▶ [Extracted page text data]:
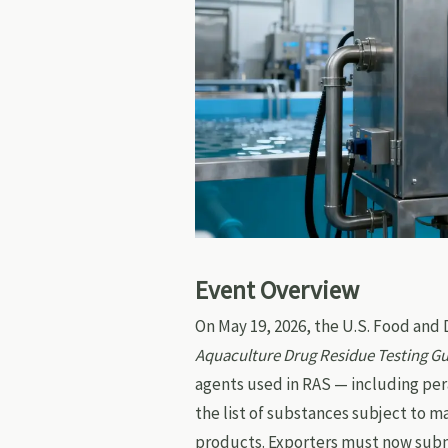
Event Overview
On May 19, 2026, the U.S. Food and
Aquaculture Drug Residue Testing G
agents used in RAS — including per
the list of substances subject to 
products. Exporters must now sub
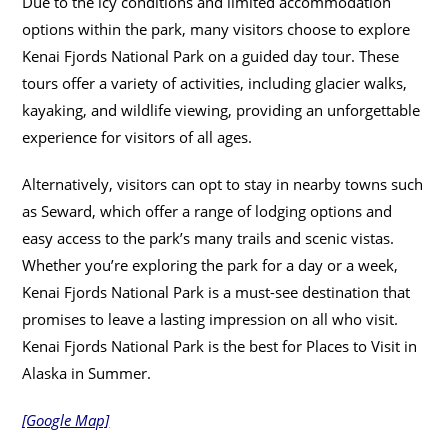
Due to the icy conditions and limited accommodation
options within the park, many visitors choose to explore
Kenai Fjords National Park on a guided day tour. These
tours offer a variety of activities, including glacier walks,
kayaking, and wildlife viewing, providing an unforgettable
experience for visitors of all ages.
Alternatively, visitors can opt to stay in nearby towns such
as Seward, which offer a range of lodging options and
easy access to the park’s many trails and scenic vistas.
Whether you’re exploring the park for a day or a week,
Kenai Fjords National Park is a must-see destination that
promises to leave a lasting impression on all who visit.
Kenai Fjords National Park is the best for Places to Visit in
Alaska in Summer.
[Google Map]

▶ [Task prompt]:
Retype exactly the line with "Alternatively, visitors can" and each line after it until the records end, and include no other line.

▶ [Exercise result]:
Alternatively, visitors can opt to stay in nearby towns such
as Seward, which offer a range of lodging options and
easy access to the park’s many trails and scenic vistas.
Whether you’re exploring the park for a day or a week,
Kenai Fjords National Park is a must-see destination that
promises to leave a lasting impression on all who visit.
Kenai Fjords National Park is the best for Places to Visit in
Alaska in Summer.
[Google Map]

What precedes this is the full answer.